Databricks Community

matthew_m · ‎09-12-2023

Learn to build fast, stateful pipelines for operational workloads. Discover stateless vs. stateful streams, how to setup your cluster and more. Get hands-on building a pipeline with code snippets and access to the repo. Start your real-time journey now!

Introduction

Apache Spark Structured Streaming is a scalable, fault-tolerant stream processing engine used in the Databricks Lakehouse Platform. There are two types of Structured Streaming streams: stateless and stateful. Stateful streaming maintains the context of previously processed data across batches or time intervals, ideal for handling streaming data with temporal dependencies, while stateless processes data records independently.

When building Structured Streaming pipelines, you have to take into account whether your workload is analytical or operational as they have different architectures.

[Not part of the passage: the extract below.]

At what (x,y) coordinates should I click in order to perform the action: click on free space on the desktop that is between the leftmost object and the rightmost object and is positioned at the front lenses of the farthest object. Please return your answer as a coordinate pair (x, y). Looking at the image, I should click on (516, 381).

Analytical processing follows the Medallion architecture, where data is written to a persistent storage format like Delta. This architecture emphasizes the persistence of data, making it a reliable source of truth for analysis. Analytical processing focuses on performing in-depth analysis and computations on top of the data, enabling organizations to gain insights and make informed decisions based on the processed information.

Figure 1. Analytical Workloads (source)

On the other hand, operational processing is used to run critical parts of a business in near-real-time. Unlike analytical processing, operational processing emphasizes timely transformations and actions on the data. This architecture enables organizations to quickly process incoming data, make operational decisions, and trigger immediate actions based on the real-time insights derived from the data.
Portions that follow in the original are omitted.